Task A:
Answer these questions from the source text on the bankruptcy financing and asset sale:
(i) What is the DIP L/C Facility Limit?
(ii) Under which section of the Bankruptcy Code is the credit bid made?
(iii) Up to how much of the Obligations under the DIP Credit Agreement may the credit bid cover to acquire DIP Collateral?
= = = = =
If the Companys entry into the L/C Reimbursement Agreement is approved by the Bankruptcy Court as
proposed, the Issuing Bank would provide a $10 million (the DIP L/C Facility Limit) super-priority letter of credit facility (the DIP Letter of Credit Facility) to provide additional letter of credit capacity in an
amount equal to the DIP L/C Facility Limit less the aggregate face amount of then issued and outstanding letters of credit provided by Citibank, N.A. under the Credit Agreement. Pricing of the DIP Letter of Credit Facility is substantially
consistent with the terms applicable to existing letters of credit under the Credit Agreement. News letters of credit issued under the DIP Letter of Credit Facility after the petition date will be fully cash collateralized. The proceeds of the DIP
Term Loan Facility will be available for use as cash collateral in respect of post-petition letters of credit issued under the DIP Letter of Credit Facility.
The foregoing description of the L/C Reimbursement Agreement does not purport to be complete and is qualified in its entirety by the terms and conditions of
the L/C Reimbursement Agreement set forth in the Interim DIP Order.
Asset Purchase Agreement
As provided for in the RSA, the Company, the other Debtors and the Consenting First Lien Lenders have agreed upon a form of the Asset Purchase Agreement (the
Asset Purchase Agreement) by and between the Company and the Purchaser. Pursuant to the terms of the Asset Purchase Agreement, the Debtors will agree to sell substantially all of their assets (the Assets, and such sale, the
Sale) to the Purchaser and the Purchaser will agree to assume from the Debtors, certain specified liabilities (the Assumed Liabilities).
The purchase price under the Asset Purchase Agreement will be comprised of (a) a credit bid pursuant to Section 363(k) of the Bankruptcy Code
against (i) up to 100% of the obligations owed by Debtors under the First Lien Loans as of the closing of the transactions contemplated by the Asset Purchase Agreement (the Closing) and (ii) to the extent necessary to acquire
any DIP Collateral (as defined in the DIP Credit Agreement), up to $5.0 million of the Obligations (as defined in the DIP Credit Agreement), (b) the payment of an amount in cash equal to (i) the amount of a budget to be agreed by the
Debtors and Purchaser for the wind-down of the Debtors estates plus (ii) an amount equal to the Obligations (as defined in the DIP Credit Agreement) outstanding as of the Closing, less the amount described in foregoing clause (a)(ii), and
(c) the assumption of certain liabilities as more fully set forth therein (the Purchase Price).
= = = = =
Task B: Retype the lines from the dataset excerpts, starting at the line that has "发表于 2020-05-26 18:37:23</a>" and stopping after the line that has "从绕城高速那边上宣宁高速应该还好吧，避开双龙大道".

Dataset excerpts
= = = = =
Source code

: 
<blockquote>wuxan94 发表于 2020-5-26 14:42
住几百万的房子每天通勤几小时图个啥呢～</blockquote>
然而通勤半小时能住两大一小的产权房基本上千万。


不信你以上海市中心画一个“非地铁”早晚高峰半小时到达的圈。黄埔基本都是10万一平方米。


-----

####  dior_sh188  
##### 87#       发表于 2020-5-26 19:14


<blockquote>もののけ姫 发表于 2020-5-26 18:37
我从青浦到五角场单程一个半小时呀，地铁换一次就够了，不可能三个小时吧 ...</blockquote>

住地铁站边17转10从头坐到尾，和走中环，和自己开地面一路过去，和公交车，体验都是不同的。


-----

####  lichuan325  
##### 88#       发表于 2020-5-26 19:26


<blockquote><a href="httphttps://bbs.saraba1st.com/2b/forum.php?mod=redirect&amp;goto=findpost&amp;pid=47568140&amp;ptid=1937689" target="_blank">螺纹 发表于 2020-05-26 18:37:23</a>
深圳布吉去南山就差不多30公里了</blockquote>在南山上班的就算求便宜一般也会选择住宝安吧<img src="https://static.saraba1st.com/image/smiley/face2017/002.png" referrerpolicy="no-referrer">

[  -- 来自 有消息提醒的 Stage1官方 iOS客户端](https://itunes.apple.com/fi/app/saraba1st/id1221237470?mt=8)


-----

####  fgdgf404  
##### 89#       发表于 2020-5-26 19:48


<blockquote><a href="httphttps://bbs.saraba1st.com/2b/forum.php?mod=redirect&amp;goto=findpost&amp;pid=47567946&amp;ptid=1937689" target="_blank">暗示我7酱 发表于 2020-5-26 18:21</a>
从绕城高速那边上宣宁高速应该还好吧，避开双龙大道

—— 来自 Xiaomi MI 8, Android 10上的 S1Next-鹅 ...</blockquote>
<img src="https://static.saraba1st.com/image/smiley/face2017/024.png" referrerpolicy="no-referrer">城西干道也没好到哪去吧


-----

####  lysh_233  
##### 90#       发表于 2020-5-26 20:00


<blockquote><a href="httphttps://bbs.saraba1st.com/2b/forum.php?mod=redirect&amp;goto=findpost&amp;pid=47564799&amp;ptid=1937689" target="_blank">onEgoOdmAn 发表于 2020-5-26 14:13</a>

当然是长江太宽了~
= = = = =
Result A:
(i) $10 million
(ii) Section 363(k)
(iii) Up to $5.0 million

Result B:
<blockquote><a href="httphttps://bbs.saraba1st.com/2b/forum.php?mod=redirect&amp;goto=findpost&amp;pid=47568140&amp;ptid=1937689" target="_blank">螺纹 发表于 2020-05-26 18:37:23</a>
深圳布吉去南山就差不多30公里了</blockquote>在南山上班的就算求便宜一般也会选择住宝安吧<img src="https://static.saraba1st.com/image/smiley/face2017/002.png" referrerpolicy="no-referrer">

[  -- 来自 有消息提醒的 Stage1官方 iOS客户端](https://itunes.apple.com/fi/app/saraba1st/id1221237470?mt=8)


-----

####  fgdgf404  
##### 89#       发表于 2020-5-26 19:48


<blockquote><a href="httphttps://bbs.saraba1st.com/2b/forum.php?mod=redirect&amp;goto=findpost&amp;pid=47567946&amp;ptid=1937689" target="_blank">暗示我7酱 发表于 2020-5-26 18:21</a>
从绕城高速那边上宣宁高速应该还好吧，避开双龙大道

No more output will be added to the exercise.